Nico, avais qui j’étais par ailleurs ami n’a pas tardé à le savoir et me charger de lui transmettre des messages puisqu’on lui avait interdit de le voir (cf. L’enfant secret de Philippe Garrel). Ceux qui ont connu la chanteuse imagineront sans mal la manière dramatique avec laquelle elle me confia la mission et subséquemment la gravité avec laquelle je m’en étais acquitté. Nico était toujours en quête, sinon d’un sauveur, d’un parent de substitution susceptible d’atténuer la douleur de la situation. Le lien entre nous trois s’installa de cette manière et perdura au-delà de sa mort, jusqu’à la publication du livre.

A sa majorité, Ari vint aussitôt me voir pour retrouver sa mère. Dès lors, sa vie put se confondre avec la sienne - cette vie 100% Rock’n Roll qui est racontée dans le livre et qui en réalité était entrecoupée par des séquences (non racontées) où il fallait secourir Ari, accro et dans la dèche. C’est de cette façon que cahin-caha j’ai continué de remplir ma mission, mais autant que beaucoup de personnes que rencontrait Ari sur son chemin et qui toutes espéraient que le miracle de réparation puisse se produire, qu’il se soigne, prenne son envol, devienne adulte.

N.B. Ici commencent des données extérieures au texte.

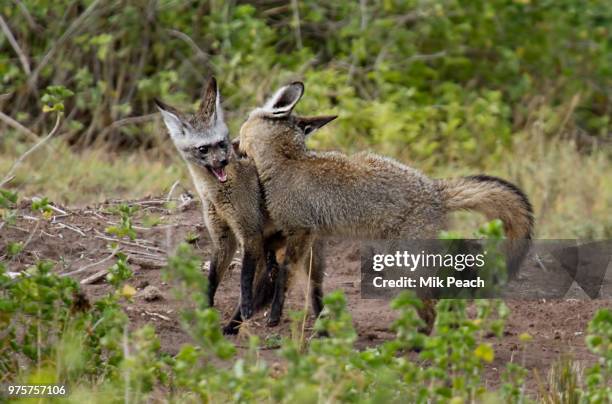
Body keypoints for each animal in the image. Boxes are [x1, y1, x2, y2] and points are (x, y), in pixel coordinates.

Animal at [155, 78, 332, 332]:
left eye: (221, 143)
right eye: (203, 149)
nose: (223, 161)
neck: (219, 196)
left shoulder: (249, 233)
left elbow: (243, 280)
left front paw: (244, 309)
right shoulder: (224, 239)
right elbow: (212, 278)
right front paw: (206, 307)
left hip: (303, 257)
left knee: (312, 292)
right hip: (271, 248)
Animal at [240, 80, 536, 324]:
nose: (231, 144)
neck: (286, 162)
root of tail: (435, 189)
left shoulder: (300, 230)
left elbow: (285, 276)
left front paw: (274, 315)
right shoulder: (316, 236)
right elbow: (315, 284)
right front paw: (321, 318)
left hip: (403, 265)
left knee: (431, 307)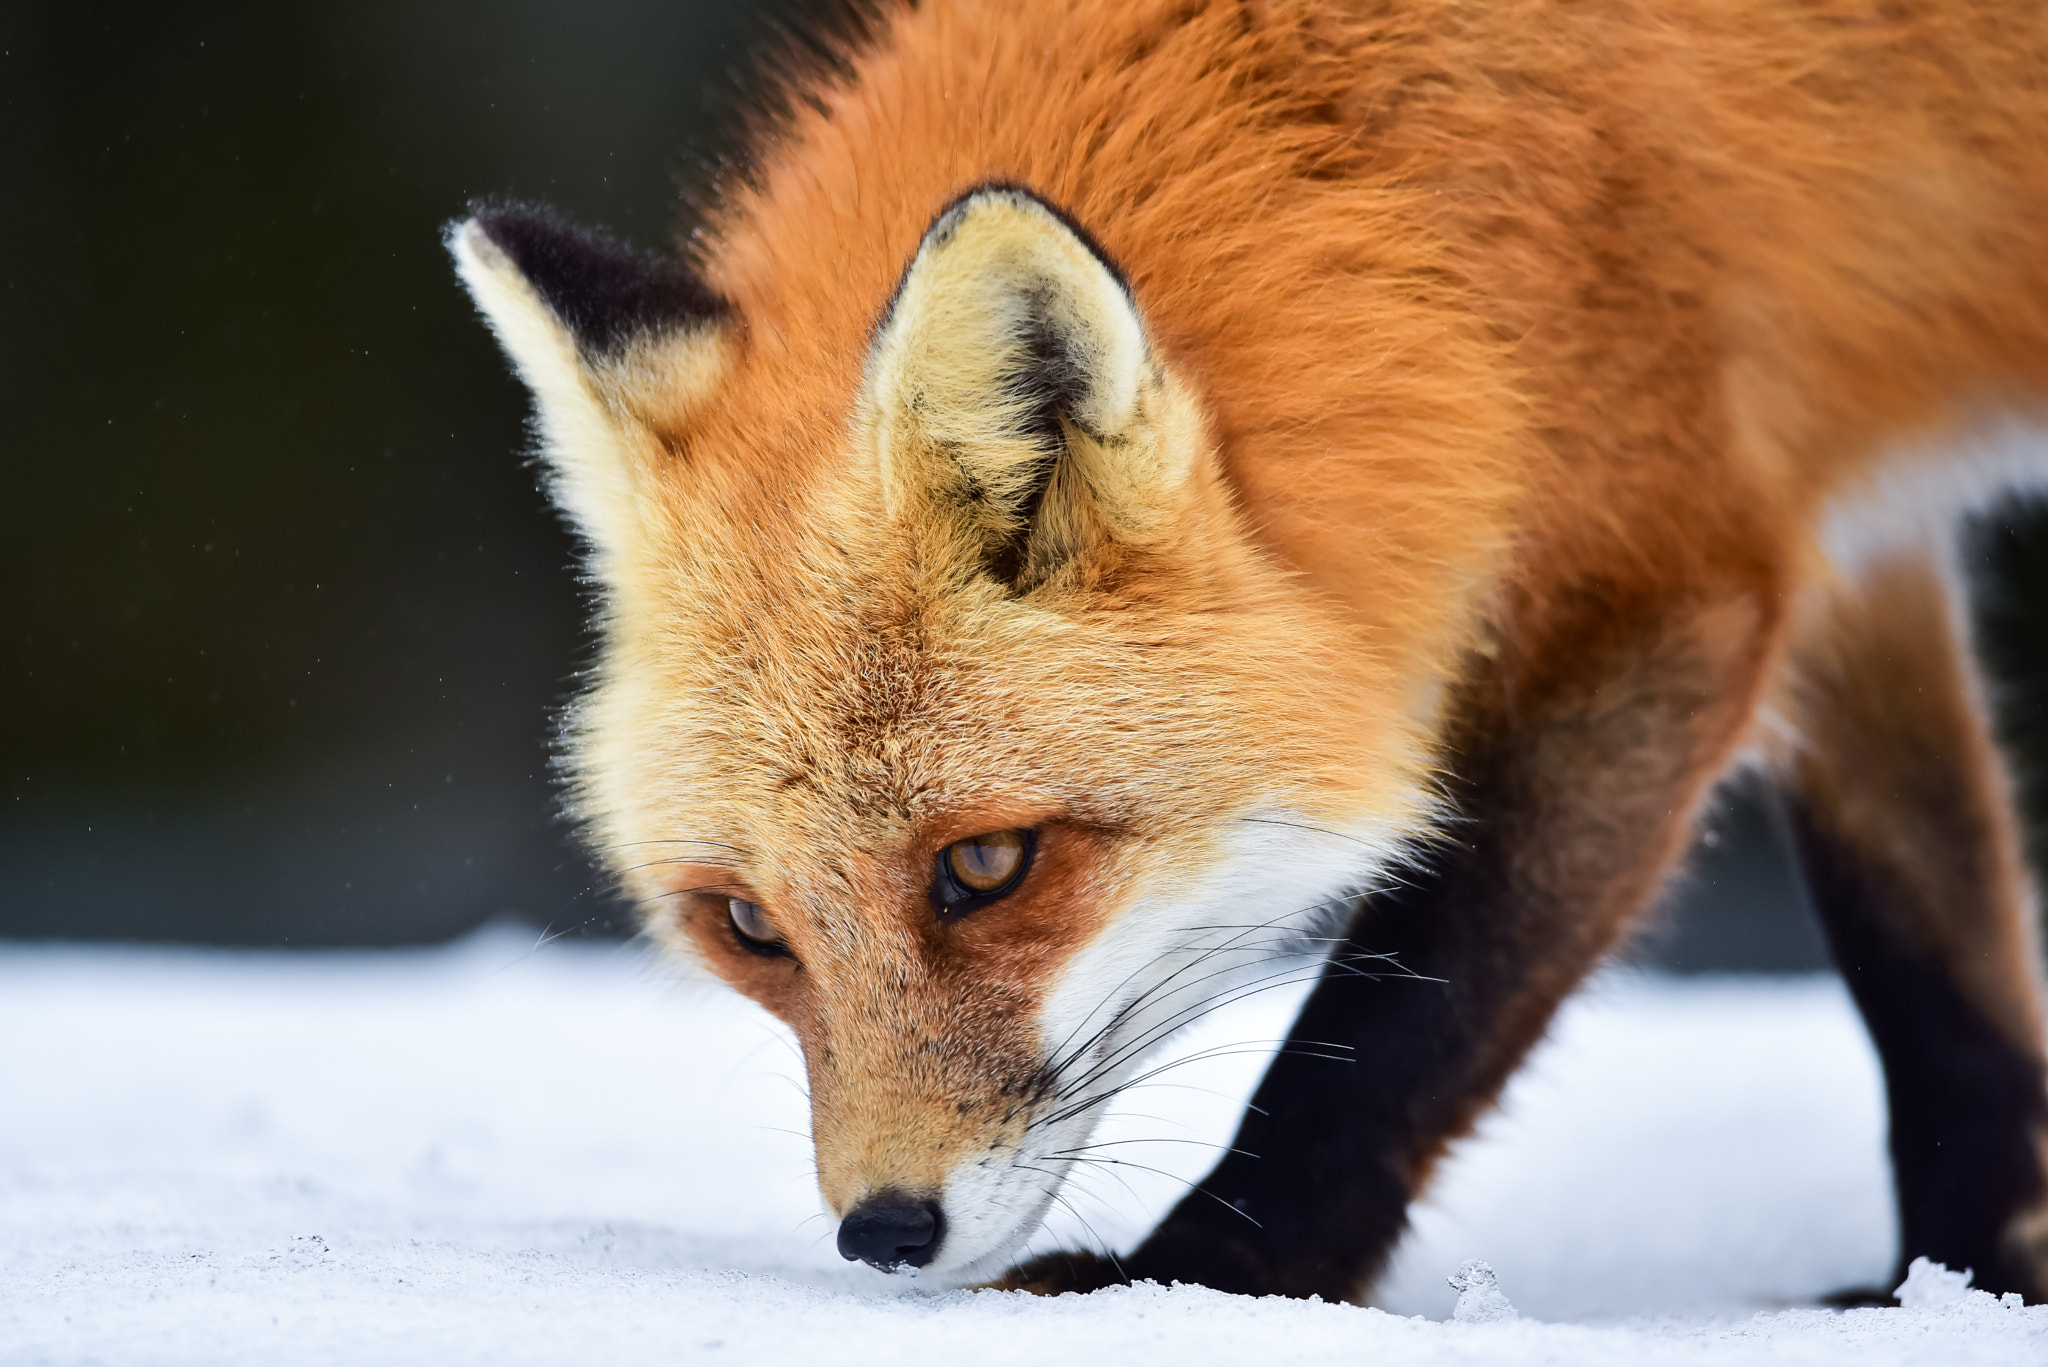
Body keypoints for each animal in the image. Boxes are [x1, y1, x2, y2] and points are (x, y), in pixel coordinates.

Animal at [450, 0, 2048, 1305]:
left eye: (986, 866)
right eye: (748, 925)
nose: (885, 1232)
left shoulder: (1667, 587)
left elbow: (1412, 1011)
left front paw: (1211, 1274)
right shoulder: (1845, 533)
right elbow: (1932, 949)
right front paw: (1966, 1269)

C’est dans ce même état d’esprit que lui ai proposé d’écrire ce livre. Le projet s’accordait d’autant plus naturellement à mon biotope culturel que Ari appréciait les livres que j’avais publiés. De surcroît, j’avais négocié avec Pauvert la publication simultanée d’un recueil de poèmes de Nico : Cible mouvante – que nous considérions comme le sceau de notre aventure amicale et littéraire.

Je ne veux rien dire du contenu de notre livre mais souligner que nous y avons travaillé longuement à commencer par les innombrables heures d’enregistrement où il me fallait l’aider à recoller les morceaux des histoires folles qu’il avait vécu et dont il se souvenait par bribes désordonnées. Parfois il ne parvenait pas à distinguer le souvenir des choses réelles de celui de ses délires. Le pari ou pacte de sincérité engagé avec Ari exigeait donc beaucoup de travail et il fut avant tout d’ordre psychique.

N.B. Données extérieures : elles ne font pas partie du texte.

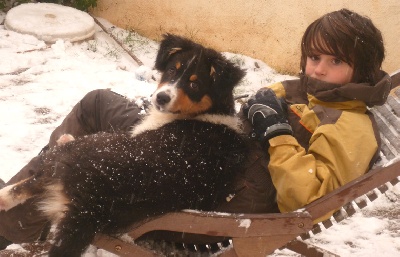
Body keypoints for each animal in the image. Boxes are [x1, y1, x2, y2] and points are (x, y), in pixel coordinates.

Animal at [0, 34, 247, 256]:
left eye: (195, 84)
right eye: (172, 71)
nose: (160, 98)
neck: (206, 112)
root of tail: (89, 201)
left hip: (81, 148)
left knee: (27, 183)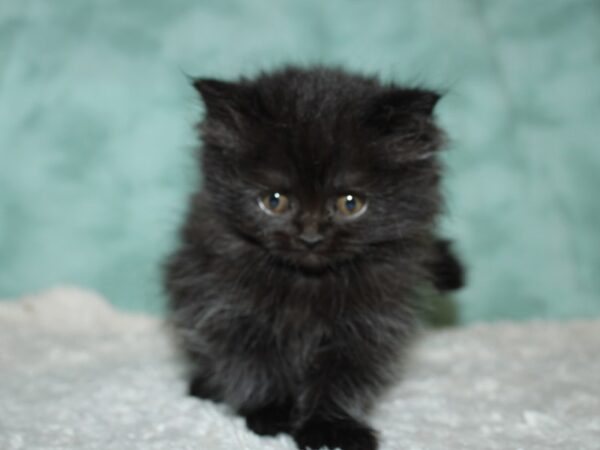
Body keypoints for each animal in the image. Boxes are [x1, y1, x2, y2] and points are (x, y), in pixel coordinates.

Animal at [164, 64, 464, 450]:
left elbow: (342, 378)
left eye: (350, 203)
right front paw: (272, 413)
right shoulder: (225, 306)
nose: (310, 237)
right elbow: (251, 364)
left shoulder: (370, 325)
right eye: (274, 200)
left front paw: (330, 427)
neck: (306, 285)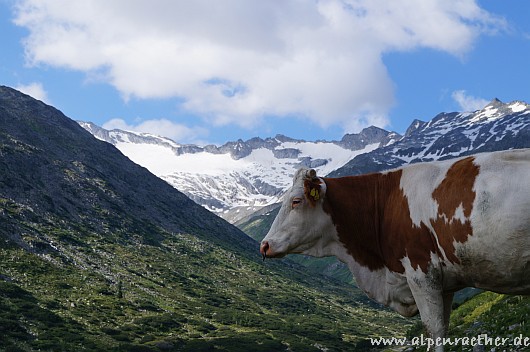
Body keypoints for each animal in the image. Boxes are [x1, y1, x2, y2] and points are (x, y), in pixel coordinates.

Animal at [260, 148, 528, 350]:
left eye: (296, 201)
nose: (264, 244)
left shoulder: (422, 272)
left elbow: (434, 332)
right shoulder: (446, 284)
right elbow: (444, 326)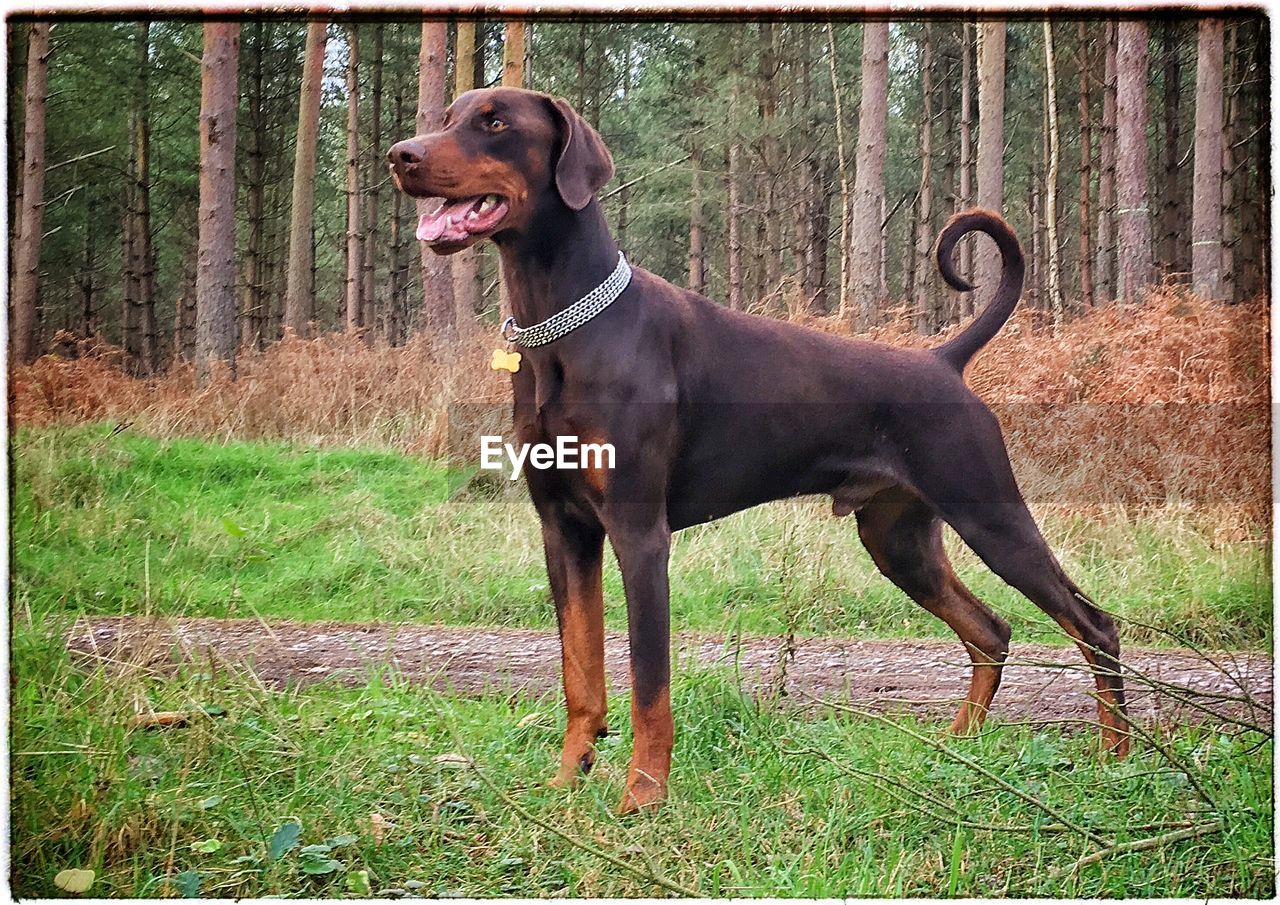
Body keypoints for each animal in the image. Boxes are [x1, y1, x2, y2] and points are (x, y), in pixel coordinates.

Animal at [389, 88, 1131, 819]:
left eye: (496, 123)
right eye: (449, 117)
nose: (401, 155)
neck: (565, 331)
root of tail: (944, 361)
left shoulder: (639, 532)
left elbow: (649, 683)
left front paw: (643, 797)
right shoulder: (564, 529)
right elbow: (581, 674)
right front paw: (568, 781)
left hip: (988, 512)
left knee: (1094, 623)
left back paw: (1116, 760)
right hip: (898, 539)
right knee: (991, 629)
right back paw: (957, 745)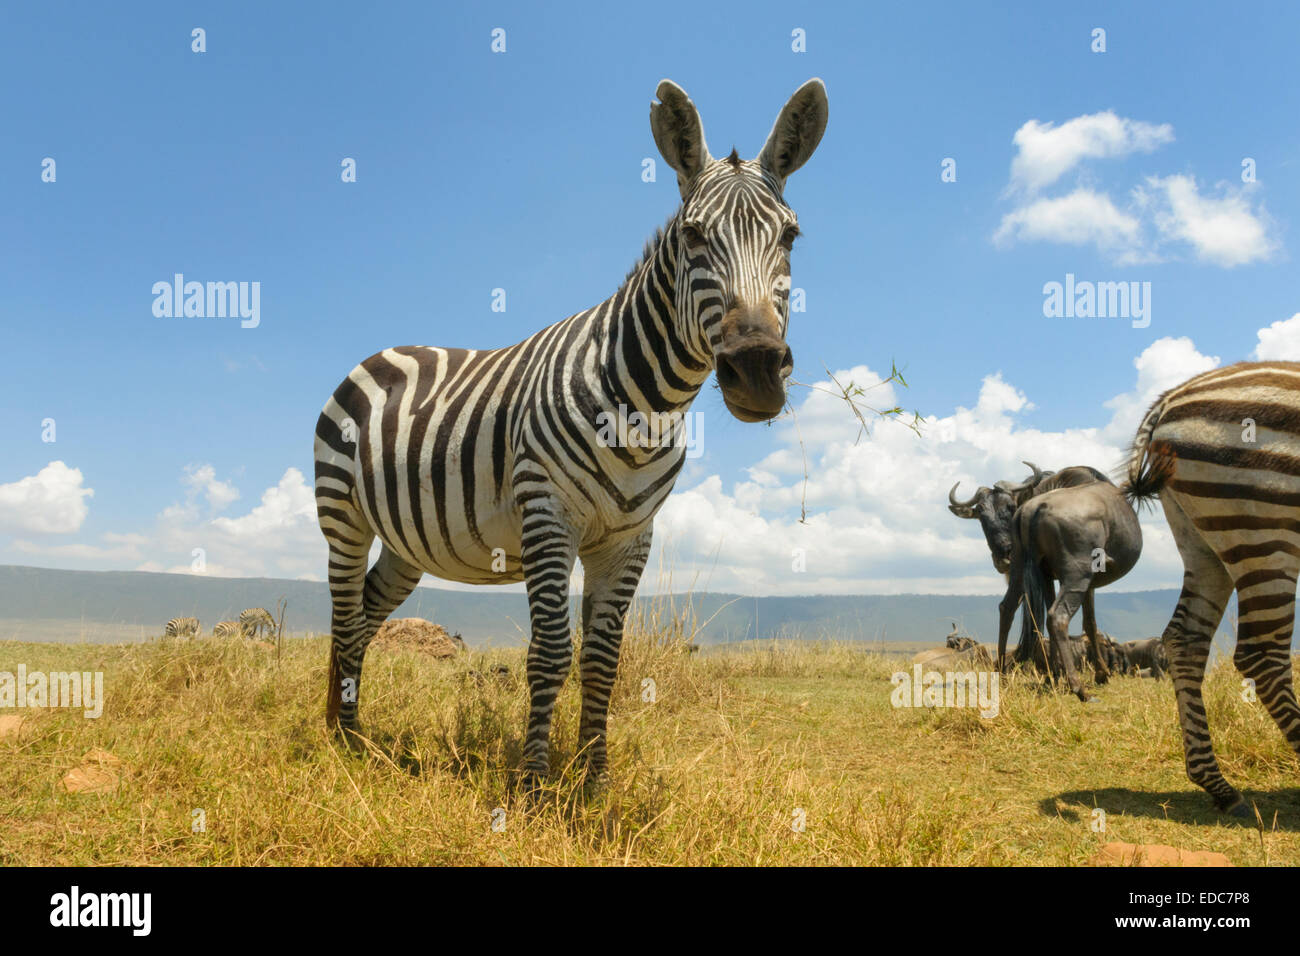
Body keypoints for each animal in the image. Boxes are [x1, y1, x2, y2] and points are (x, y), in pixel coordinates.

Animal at [314, 78, 828, 783]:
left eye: (792, 237)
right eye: (693, 235)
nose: (755, 369)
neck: (643, 407)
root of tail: (383, 351)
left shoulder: (628, 539)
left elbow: (603, 657)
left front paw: (593, 776)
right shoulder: (547, 514)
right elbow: (552, 651)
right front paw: (534, 780)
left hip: (404, 544)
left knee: (363, 615)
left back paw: (350, 730)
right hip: (343, 517)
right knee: (343, 616)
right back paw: (341, 742)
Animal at [1126, 360, 1300, 816]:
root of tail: (1170, 400)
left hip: (1203, 542)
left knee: (1184, 639)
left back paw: (1217, 785)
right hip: (1264, 529)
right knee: (1262, 656)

Par sa sincérité, le blues d’Ari coupe court à toute spéculation fumeuse, à toute contre-vérité. Ari a tout mis de lui dans ce bouquin, tout ce qu’il pouvait avouer, et ce tout pouvait se résumer à la souffrance de son écartèlement entre sa mère héroïnomane et son père « putatif » comme l’écrivent les journalistes. A ceux-là, je voudrais dire que je n’ai jamais rencontré qui que ce soit connaissant Ari que ce terme, cette hypothèse, n’ait pas fait rire ; aucune personne, même la plus sceptique, qui n’ait douté de sa dramatique paternité, et plus encore ceux qui avaient connu Nico et la savaient incapable d’un pareil machiavélisme. De même je n’ai jamais vu quelque personne sensée, connaissant bien le sujet, qui accable Alain Delon plus que de raison (laquelle recommandait tout simplement un test ADN). Ce n’était pas non plus le cas d’Ari, dont la gêne et la maladresse pour en parler ne dissimulaient pas la détresse vers laquelle convergent tous les chapitres de son livre. Je souhaite qu’il soit vite réédité malgré ses détournements (à la marge). Pourquoi pas en compagnie des poèmes de Nico ?

Je songe à ceux qui s’inquiètent de savoir si Ari puisse être enterré à ses côtés.